Here are 4 free Press Release distribution services:

PR Log (free, and you can include a video if you like)

EzineArticles (first 10 article submissions are free)

widepr.com (free, and soon will support including video)

StartupReport.com (free, focused on start-up news)

And here are 5 Press Release distribution services that cost money:

DP Directory, Inc. ($129 to submit to 1,000+ places)

PRWeb ($80 – $360, plus “contributions” ($200+) to boost your priority or add images)

PR Newswire ($130 – $3,750 depending on complexity (simple text VS multimedia epicness))

GameProducer.net ($150 one-time membership, or $15/month for 12 months then you’re a member…it sounds like you might be able to cancel the service a month or two in if you use the $15/mo option but I’m not quite sure.  Also they have a contact list up that’s about 300-ish long)

Mitorah Games – ($59.95, for 200+ sites)

Now I’ve submitted my Press Release to all 4 of the free services. All it takes is a little time to write it up and submit it.  Each one has an online submission form, so you just fill in the blanks.  My method was to write the Press Release up in a word processor and then just cut and paste the info into the blanks for each service, because each is a little bit different layout-wise. Some of them let me attach images or business logos, and some allow HTML, etc.

I decided I want to try a pay service as well, so I went with PRWeb. I got the $80 package because it was the cheapest. I think the $140 one is better because it includes social media, but I didn’t go with it because I don’t even have a product a person can purchase at this point so I figure I don’t want to go overboard yet… I’m just building a little word of mouth at this point. When I release an actual game, that Press Release I’ll spend a little more on. This $80 is more just an experiment to see if paying for a service gets me better results than the free services.

Also it turns out PRWeb allows you to enter a Coupon Code when you pay. I Googled for one and found that if you sign up for PRWeb THROUGH some of the search results, you can get deals like a 10% discount. Unfortunately I had already made an account, and 10% of $80 isn’t worth creating a new one haha

After writing the main Press Release, I saved it out one time for each distribution service I’m sending it to and changed a word in each one. I figure this will make it easy for me to see which service lands the Press Release where, for tracking purposes. Some of the sites actually include some Analytics stuff for your Press Release, but I figured I’d make sure I had a system for it. If it gets posted on a popular site, I can see which service was responsible for that… and if the pay version doesn’t appear anywhere on the net, then I can try a different pay service the next time instead of blindly attempting the same tactic.

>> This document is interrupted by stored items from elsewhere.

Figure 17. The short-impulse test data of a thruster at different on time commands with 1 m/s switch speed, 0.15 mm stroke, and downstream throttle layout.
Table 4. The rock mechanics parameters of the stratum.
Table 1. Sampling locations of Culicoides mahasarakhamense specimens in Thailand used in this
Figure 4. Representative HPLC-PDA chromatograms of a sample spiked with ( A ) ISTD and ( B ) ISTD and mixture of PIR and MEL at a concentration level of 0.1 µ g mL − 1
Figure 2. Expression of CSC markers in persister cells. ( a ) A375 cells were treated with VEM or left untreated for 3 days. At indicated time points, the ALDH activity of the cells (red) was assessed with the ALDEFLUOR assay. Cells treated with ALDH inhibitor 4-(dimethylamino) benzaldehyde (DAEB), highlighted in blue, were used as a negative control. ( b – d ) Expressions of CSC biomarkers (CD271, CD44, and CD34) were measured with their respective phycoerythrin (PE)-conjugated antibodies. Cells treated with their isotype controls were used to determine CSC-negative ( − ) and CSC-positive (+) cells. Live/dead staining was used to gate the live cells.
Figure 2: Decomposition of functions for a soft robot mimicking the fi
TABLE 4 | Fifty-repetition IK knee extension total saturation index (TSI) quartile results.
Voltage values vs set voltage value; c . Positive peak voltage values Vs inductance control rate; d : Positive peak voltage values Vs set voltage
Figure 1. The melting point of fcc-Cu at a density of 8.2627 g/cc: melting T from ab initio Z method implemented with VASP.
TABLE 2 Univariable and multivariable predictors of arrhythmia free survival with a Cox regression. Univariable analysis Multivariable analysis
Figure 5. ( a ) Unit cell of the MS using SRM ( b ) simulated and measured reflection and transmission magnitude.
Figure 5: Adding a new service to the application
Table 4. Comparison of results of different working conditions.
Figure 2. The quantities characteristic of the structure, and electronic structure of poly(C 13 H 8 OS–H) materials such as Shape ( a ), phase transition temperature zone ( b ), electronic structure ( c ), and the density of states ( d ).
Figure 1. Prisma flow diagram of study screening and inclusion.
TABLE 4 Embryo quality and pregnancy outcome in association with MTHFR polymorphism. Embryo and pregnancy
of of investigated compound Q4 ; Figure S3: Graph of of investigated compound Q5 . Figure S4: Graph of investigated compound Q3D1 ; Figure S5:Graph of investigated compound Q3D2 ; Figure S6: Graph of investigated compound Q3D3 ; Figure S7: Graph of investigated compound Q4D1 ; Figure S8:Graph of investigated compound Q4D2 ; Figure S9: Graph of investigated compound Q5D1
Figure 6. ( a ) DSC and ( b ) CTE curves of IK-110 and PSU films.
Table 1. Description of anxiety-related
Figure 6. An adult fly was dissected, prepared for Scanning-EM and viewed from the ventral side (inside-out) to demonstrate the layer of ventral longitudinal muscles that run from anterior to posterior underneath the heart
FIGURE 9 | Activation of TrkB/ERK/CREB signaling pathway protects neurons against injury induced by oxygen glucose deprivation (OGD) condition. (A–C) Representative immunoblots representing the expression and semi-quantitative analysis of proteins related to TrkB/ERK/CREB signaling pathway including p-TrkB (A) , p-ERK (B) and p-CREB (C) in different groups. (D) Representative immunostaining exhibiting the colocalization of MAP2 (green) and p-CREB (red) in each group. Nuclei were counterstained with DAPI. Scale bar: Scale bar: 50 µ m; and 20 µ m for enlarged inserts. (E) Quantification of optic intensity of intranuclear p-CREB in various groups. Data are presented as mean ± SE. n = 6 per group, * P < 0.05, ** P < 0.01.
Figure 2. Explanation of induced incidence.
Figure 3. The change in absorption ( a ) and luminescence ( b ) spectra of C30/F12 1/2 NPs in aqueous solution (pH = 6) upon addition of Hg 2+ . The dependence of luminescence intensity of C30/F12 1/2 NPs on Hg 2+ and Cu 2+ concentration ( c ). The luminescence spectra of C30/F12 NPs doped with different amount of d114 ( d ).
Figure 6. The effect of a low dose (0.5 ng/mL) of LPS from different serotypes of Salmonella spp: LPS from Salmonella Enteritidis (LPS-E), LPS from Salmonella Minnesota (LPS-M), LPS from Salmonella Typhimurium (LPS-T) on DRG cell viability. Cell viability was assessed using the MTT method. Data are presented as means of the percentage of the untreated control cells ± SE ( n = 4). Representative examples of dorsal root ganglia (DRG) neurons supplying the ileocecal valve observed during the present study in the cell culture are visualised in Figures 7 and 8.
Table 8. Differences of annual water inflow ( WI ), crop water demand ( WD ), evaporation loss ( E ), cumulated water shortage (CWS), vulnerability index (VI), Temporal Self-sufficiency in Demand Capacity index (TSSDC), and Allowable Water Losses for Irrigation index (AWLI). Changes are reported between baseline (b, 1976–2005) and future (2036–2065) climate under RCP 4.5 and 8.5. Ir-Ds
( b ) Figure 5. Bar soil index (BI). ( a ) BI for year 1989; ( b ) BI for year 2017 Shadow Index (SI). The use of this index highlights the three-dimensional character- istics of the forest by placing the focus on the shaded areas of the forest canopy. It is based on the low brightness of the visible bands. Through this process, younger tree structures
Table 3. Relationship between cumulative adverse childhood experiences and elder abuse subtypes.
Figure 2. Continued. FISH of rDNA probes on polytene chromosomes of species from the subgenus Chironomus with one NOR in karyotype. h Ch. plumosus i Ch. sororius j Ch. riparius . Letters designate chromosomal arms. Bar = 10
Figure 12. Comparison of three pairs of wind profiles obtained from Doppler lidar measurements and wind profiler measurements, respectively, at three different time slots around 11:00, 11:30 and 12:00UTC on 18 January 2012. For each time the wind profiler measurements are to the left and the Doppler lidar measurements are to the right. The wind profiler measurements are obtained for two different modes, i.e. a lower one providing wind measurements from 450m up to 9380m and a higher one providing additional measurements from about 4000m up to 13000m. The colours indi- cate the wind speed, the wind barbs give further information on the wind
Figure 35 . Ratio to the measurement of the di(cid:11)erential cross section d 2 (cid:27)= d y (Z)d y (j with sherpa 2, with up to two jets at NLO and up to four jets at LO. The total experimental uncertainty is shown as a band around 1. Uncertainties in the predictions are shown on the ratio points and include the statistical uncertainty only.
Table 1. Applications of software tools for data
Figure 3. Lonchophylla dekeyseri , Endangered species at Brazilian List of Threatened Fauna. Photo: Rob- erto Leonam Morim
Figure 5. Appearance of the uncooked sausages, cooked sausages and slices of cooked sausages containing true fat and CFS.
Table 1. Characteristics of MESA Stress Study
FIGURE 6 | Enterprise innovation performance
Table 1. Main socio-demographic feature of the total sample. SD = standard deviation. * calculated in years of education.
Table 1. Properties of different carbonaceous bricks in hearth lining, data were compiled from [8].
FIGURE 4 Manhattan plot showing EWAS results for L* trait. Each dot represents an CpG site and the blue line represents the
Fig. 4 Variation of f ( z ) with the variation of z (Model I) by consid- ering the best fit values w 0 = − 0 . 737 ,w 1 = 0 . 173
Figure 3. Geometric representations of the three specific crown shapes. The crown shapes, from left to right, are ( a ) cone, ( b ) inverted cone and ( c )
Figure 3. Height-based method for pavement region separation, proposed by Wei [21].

There’s a chance my Press Release won’t appear ANYWHERE on the net. If that’s the case, what did this experiment cost me? $80 and a few hours of my time, no biggie at all.  On the flip side if it appears on 10 sites, and 20 people from each of those sites checks it out in the next month, that’s 1000 new visitors.  If less than half of those people end up buying one of my games down the road, 40% = 80 sales, the experiment has paid itself off (ignoring Apple’s 30% for the sake of simplicity).  Plus I could have gone with purely the free services and not paid anything at all.

I’ll post up some results in a few weeks when I see how this all pans out. Most of these services take a few days to approve your Press Release, and then throw it into a queue so there’s a chance it won’t even get out onto the net for a few weeks from some services. I imagine the more you pay the sooner your release gets out, so if you want to time them for a specific release date you can, but spreading this blog around doesn’t really require a specific deadline so I’m fine with the delay.

That’s it for today!  Now back to actually doing game related stuff, so anyone who DOES find my site can read about game development and not “muwahahaa you fell for my brilliant marketing plan, sucka!” posts haha  If you’re an indie dev, announce your stuff.  You’re being ridiculous if you don’t, since having read this post you now know you can do it for free!